__STATED EXERCISE A__.
Return the entries word for word, starting with the first line of the entries and going on through the line that contains "Evil Angels (aka".

__PASSAGE PROVIDED__.
* START *
Ukraine and Russia Conflict
In light of the events unfolding in Ukraine, we have created this dedicated page to address the impact this conflict is likely to have on our Membership and the shipping industry more widely. We hope that the content on this page will help provide guidance to our Members trying to navigate this rapidly evolving conflict. This page will be dedicated to IG and Club updates on the implementation of US, EU and UK sanctions, as well as practical guidance relating to crewing and any claims or legal disputes affected by or arising from the conflict.
Sanctions and your cover
In view of the fast-changing political crisis in Ukraine and the response taken by major states such as the US, EU and UK (among others), we strongly advise Members to carefully check sanctions lists and ensure there are no sanctioned parties or entities involved in their operations.
* END *
(Extracted records)
* START *
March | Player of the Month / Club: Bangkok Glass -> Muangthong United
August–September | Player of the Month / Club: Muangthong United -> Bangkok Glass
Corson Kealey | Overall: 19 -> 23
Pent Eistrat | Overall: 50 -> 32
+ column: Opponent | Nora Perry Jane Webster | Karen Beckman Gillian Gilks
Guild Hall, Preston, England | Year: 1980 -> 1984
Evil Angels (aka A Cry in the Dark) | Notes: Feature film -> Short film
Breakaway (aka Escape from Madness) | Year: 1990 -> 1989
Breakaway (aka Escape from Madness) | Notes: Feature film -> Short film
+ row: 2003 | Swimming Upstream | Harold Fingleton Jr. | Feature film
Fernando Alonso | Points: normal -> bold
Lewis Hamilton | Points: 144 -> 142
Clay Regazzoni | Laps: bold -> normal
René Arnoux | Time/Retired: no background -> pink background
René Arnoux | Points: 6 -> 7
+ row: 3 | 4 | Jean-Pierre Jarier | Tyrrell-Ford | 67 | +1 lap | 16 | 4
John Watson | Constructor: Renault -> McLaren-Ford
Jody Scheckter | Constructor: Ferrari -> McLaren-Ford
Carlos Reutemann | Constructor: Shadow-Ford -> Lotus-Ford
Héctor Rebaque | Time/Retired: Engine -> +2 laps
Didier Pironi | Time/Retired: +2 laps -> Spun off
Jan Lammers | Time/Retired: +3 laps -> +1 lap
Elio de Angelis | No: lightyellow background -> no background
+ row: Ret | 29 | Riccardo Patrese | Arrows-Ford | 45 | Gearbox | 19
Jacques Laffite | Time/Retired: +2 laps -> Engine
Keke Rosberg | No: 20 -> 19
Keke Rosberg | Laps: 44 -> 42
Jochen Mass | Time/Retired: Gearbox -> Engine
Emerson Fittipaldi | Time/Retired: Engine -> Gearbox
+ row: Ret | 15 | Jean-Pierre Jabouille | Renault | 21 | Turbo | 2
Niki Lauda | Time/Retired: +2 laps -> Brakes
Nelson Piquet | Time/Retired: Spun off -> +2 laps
* END *
__STATED EXERCISE B__.
According to the page on the Ukraine and Russia conflict, the implementation of which sanctions will the page provide updates on?

__FINAL RESULT A__.
March | Player of the Month / Club: Bangkok Glass -> Muangthong United
August–September | Player of the Month / Club: Muangthong United -> Bangkok Glass
Corson Kealey | Overall: 19 -> 23
Pent Eistrat | Overall: 50 -> 32
+ column: Opponent | Nora Perry Jane Webster | Karen Beckman Gillian Gilks
Guild Hall, Preston, England | Year: 1980 -> 1984
Evil Angels (aka A Cry in the Dark) | Notes: Feature film -> Short film

__FINAL RESULT B__.
US, EU and UK sanctions.